The Rumour Detector recommends that you always check the death compilation periods compared by these tables. Some made the error of comparing annual totals (the total number of people killed by a disease in one year) with the provisional total for COVID after a few months.  

COVID not as dangerous as AIDS? 

Comparisons with AIDS were also used last spring in an attempt to prove that people were worrying too much about COVID. According to the WHO, AIDS killed 690,000 people in 2019, a figure that was exceeded by COVID in July. But the comparison had another flaw. COVID detectors claim that its mortality rate is too low to worry about (under 1%). However, it is higher than the mortality rate of people with HIV, the virus responsible for AIDS. That’s because medicine offers proven treatments in the case of HIV. 

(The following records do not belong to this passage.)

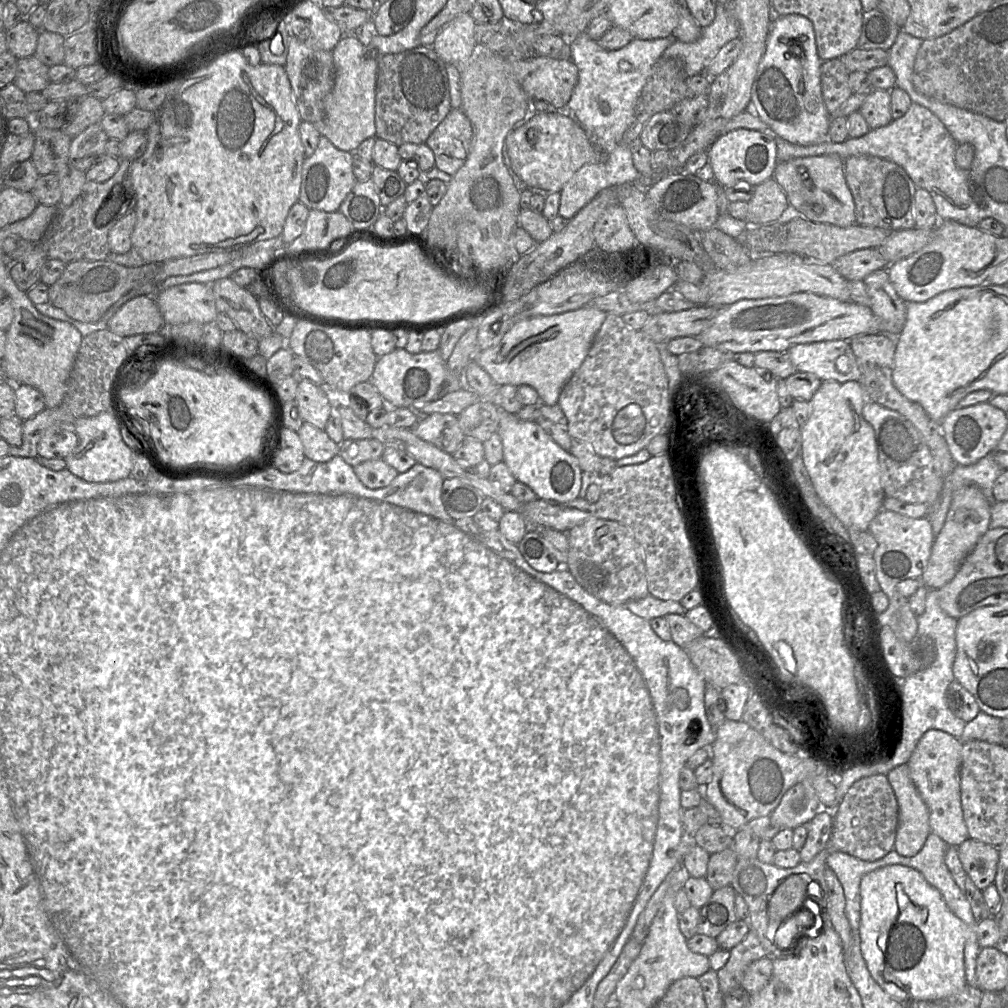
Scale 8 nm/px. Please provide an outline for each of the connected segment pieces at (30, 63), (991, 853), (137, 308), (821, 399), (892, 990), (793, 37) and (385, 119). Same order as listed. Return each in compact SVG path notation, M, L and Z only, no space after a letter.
M34 55L19 58L13 83L24 93L41 92L50 83L48 71L49 67Z
M968 838L957 847L959 859L967 875L979 890L994 883L998 861L998 847Z
M141 295L126 302L109 320L107 329L121 337L165 330L153 296Z
M822 381L811 399L811 415L801 427L800 454L818 496L844 526L861 531L868 531L870 522L882 509L882 502L886 497L881 485L875 431L862 415L867 401L860 381Z
M887 865L865 874L860 882L860 948L875 982L900 1003L943 1000L967 985L964 948L968 926L947 906L941 893L917 870L903 865Z
M788 14L775 16L766 41L766 49L759 63L752 85L751 101L756 115L786 141L809 146L828 140L831 115L828 113L821 88L821 58L818 56L813 23L805 16Z
M420 45L397 54L377 57L375 137L396 146L425 143L451 111L446 64L432 46Z

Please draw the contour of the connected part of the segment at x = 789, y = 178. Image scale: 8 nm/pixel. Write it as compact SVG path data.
M837 154L794 158L777 162L773 179L780 185L795 210L815 223L839 227L857 224L855 203L844 174L844 160Z

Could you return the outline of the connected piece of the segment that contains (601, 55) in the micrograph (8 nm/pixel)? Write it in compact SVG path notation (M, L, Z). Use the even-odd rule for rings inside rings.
M586 32L568 40L571 61L578 69L578 82L567 106L587 133L593 150L600 153L600 163L585 164L564 185L560 191L559 216L570 221L602 190L641 180L633 165L630 147L623 141L623 135L636 118L637 102L647 79L673 40L671 36L651 40L634 38L623 48L613 51L601 48Z

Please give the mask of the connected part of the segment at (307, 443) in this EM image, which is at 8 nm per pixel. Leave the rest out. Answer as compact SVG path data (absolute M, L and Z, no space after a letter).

COVID not as dangerous as cancer and heart disease? 

Cancer and heart disease continue to dominate the world rankings for causes of mortality. But this comparison is misleading, because these diseases aren’t contagious. It’s meaningless to take them as an example to criticize the necessity of a lockdown or mask wearing. Also, COVID and heart disease don’t have separate existences. COVID and its aftereffects could contribute to increasing the number of heart problems

COVID not as dangerous as traffic accidents? 

The comparisons with traffic accidents are just as false. But they have been circulating since the end of January. Elon Musk, owner of SpaceX, made this comparison in an email sent to his employees on March 13. He used a death tool that was already obsolete. 

According to the Worldometer website, the number of people who died in a traffic accident in 2020 rivalled the deaths caused by COVID (a little over a million each in October). 

But traffic accidents aren’t infectious diseases, and they are a cause of death that remains constant year after year. By comparison, the coronavirus continues to grow, and its growth can be slowed by simple measures (washing your hands, keeping your distance, etc.).